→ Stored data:
--------------------------------------------------
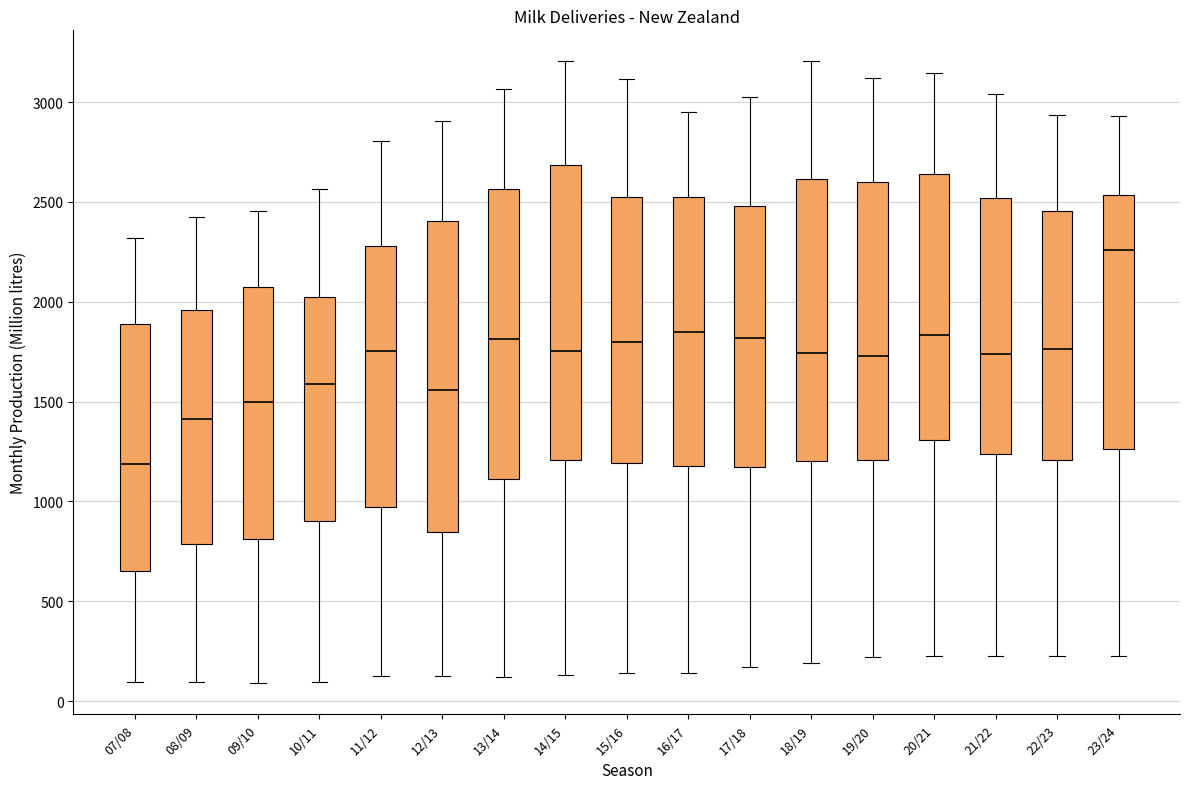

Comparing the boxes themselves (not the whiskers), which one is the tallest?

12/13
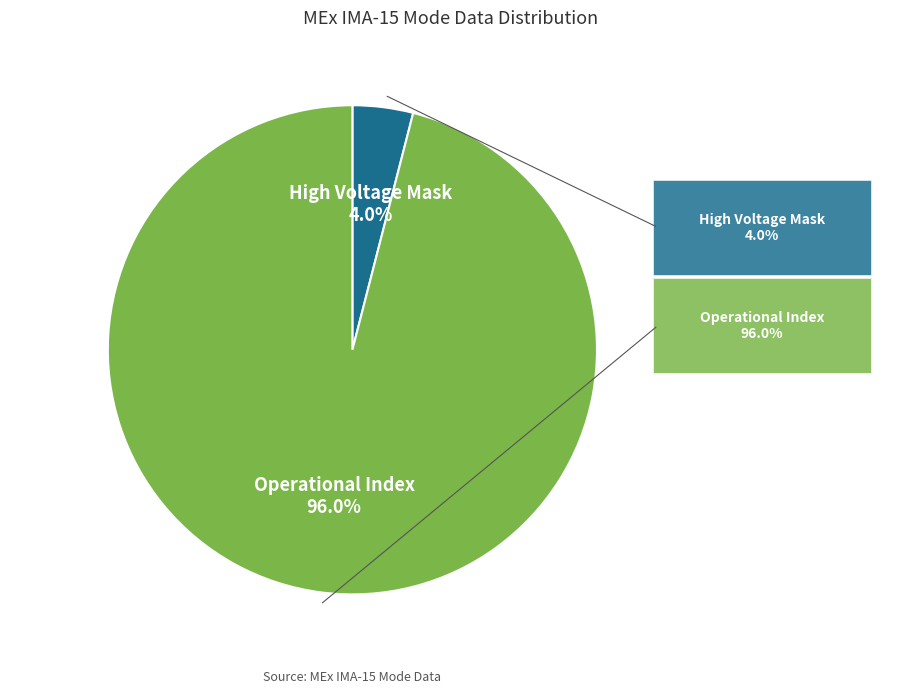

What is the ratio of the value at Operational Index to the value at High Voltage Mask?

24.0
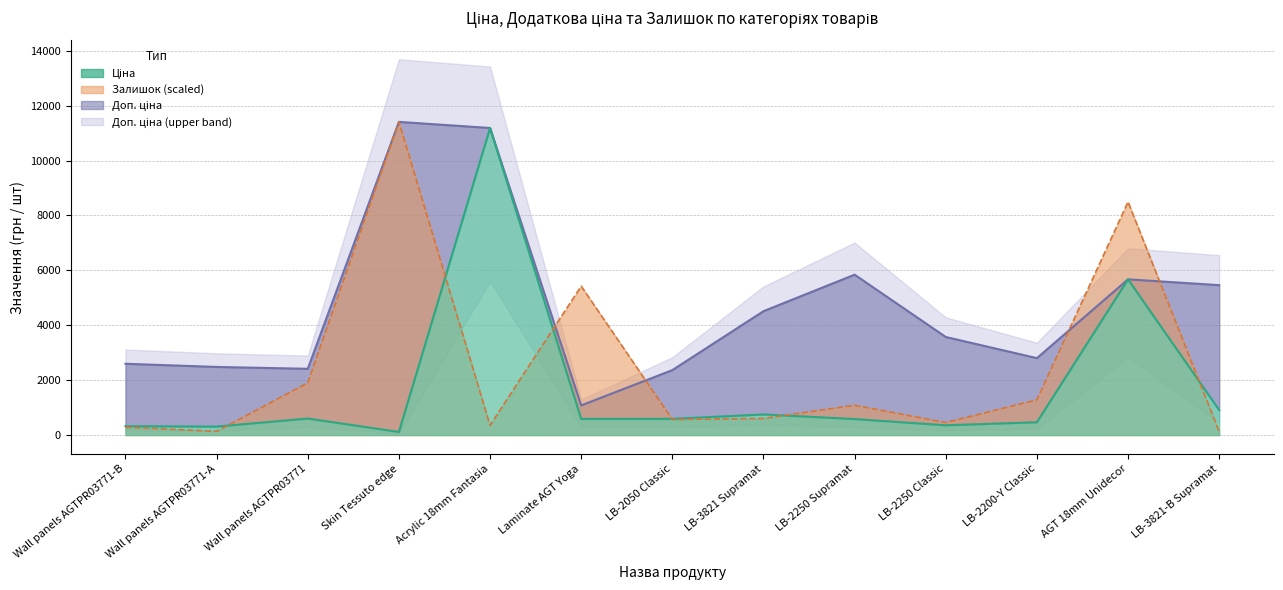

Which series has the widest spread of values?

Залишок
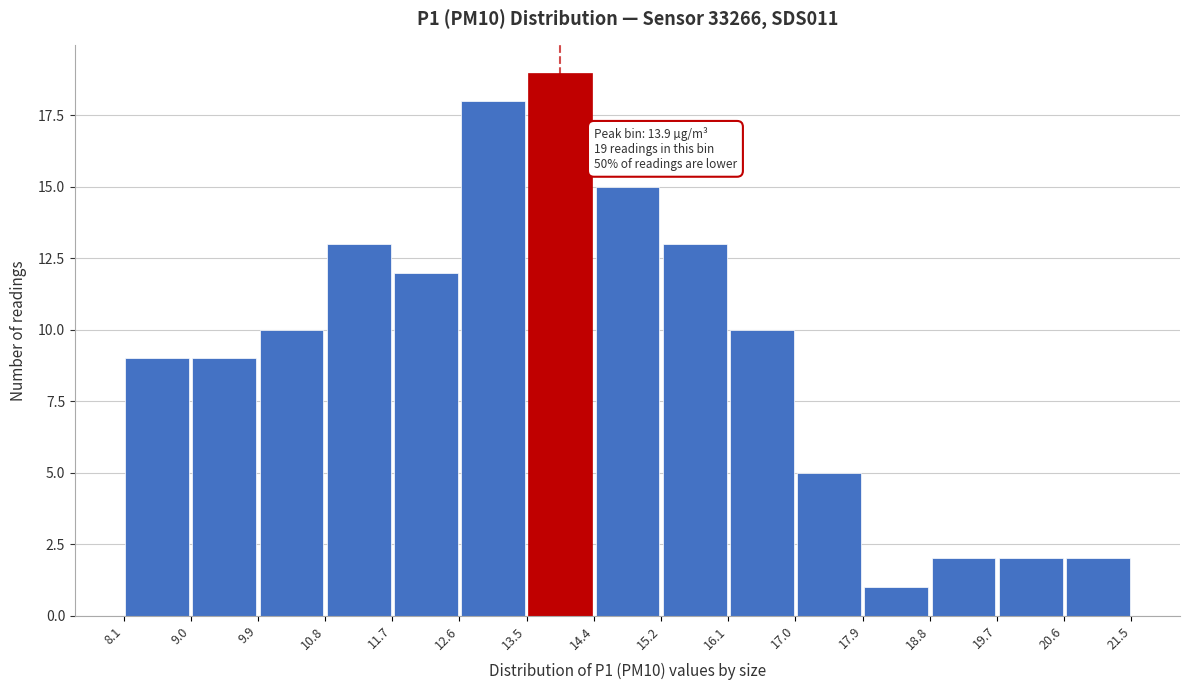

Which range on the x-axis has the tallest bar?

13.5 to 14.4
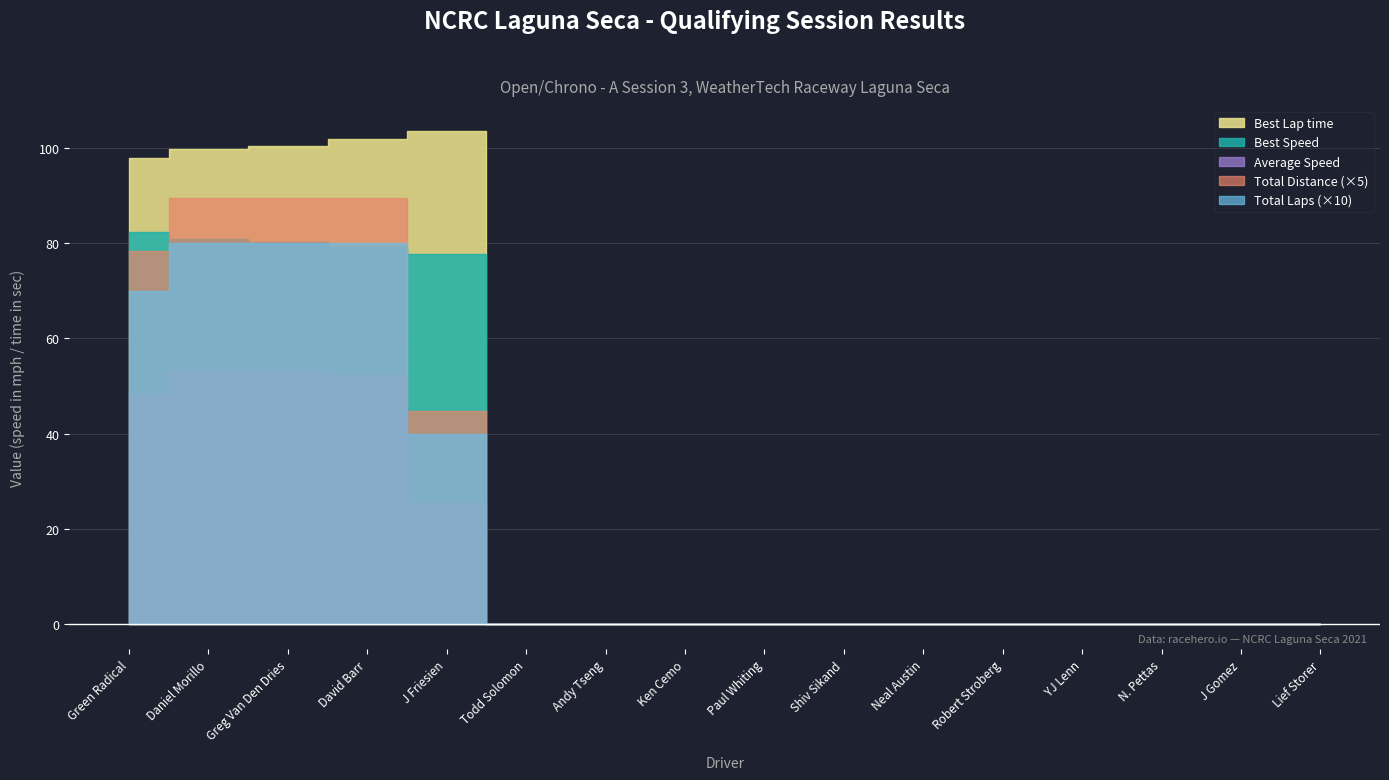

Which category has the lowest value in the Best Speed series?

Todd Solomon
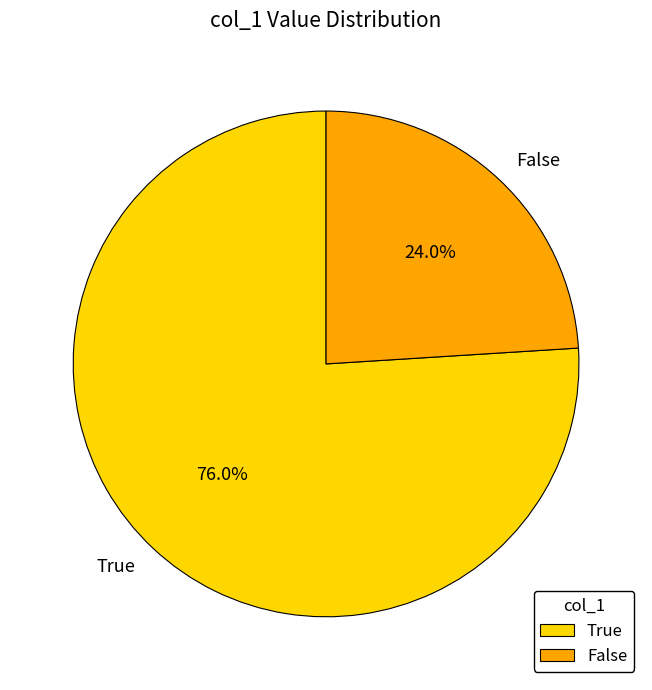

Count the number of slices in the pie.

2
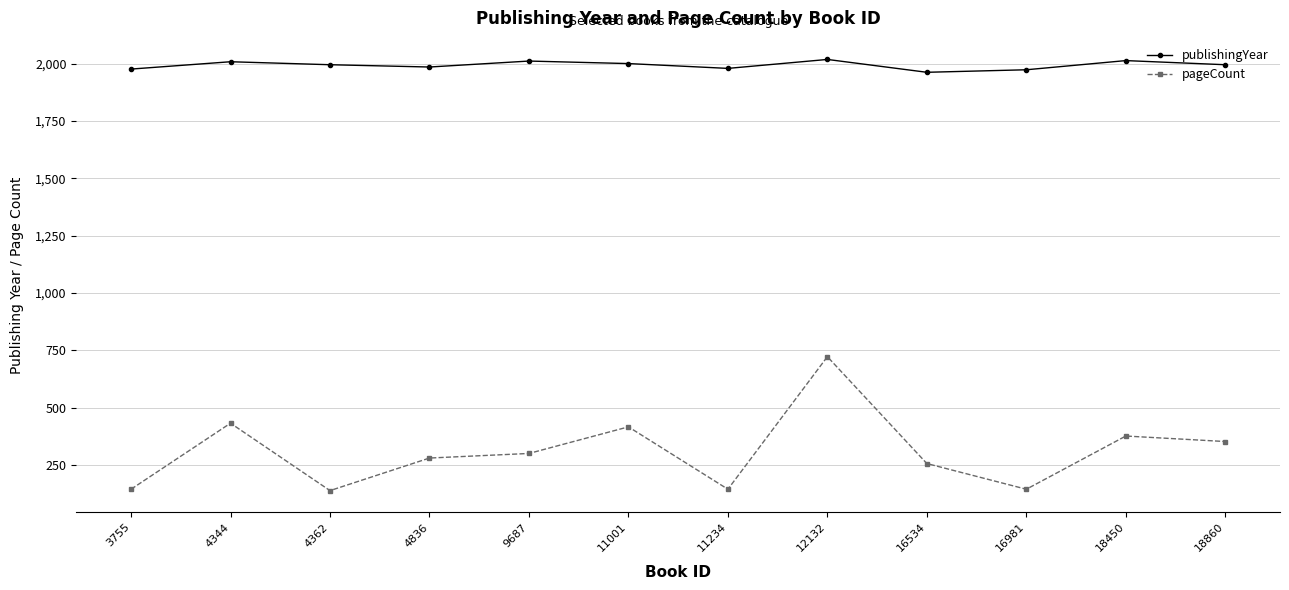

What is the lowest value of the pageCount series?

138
--------------------------------------------------
→ WORK INSTRUCTIONS: Reproduce the text of every record above word for word, omitting the pictures.

→ TASK ANSWER:
Comparing the boxes themselves (not the whiskers), which one is the tallest?

12/13

What is the ratio of the value at Operational Index to the value at High Voltage Mask?

24.0

Which series has the widest spread of values?

Залишок

Which range on the x-axis has the tallest bar?

13.5 to 14.4

Which category has the lowest value in the Best Speed series?

Todd Solomon

Count the number of slices in the pie.

2

What is the lowest value of the pageCount series?

138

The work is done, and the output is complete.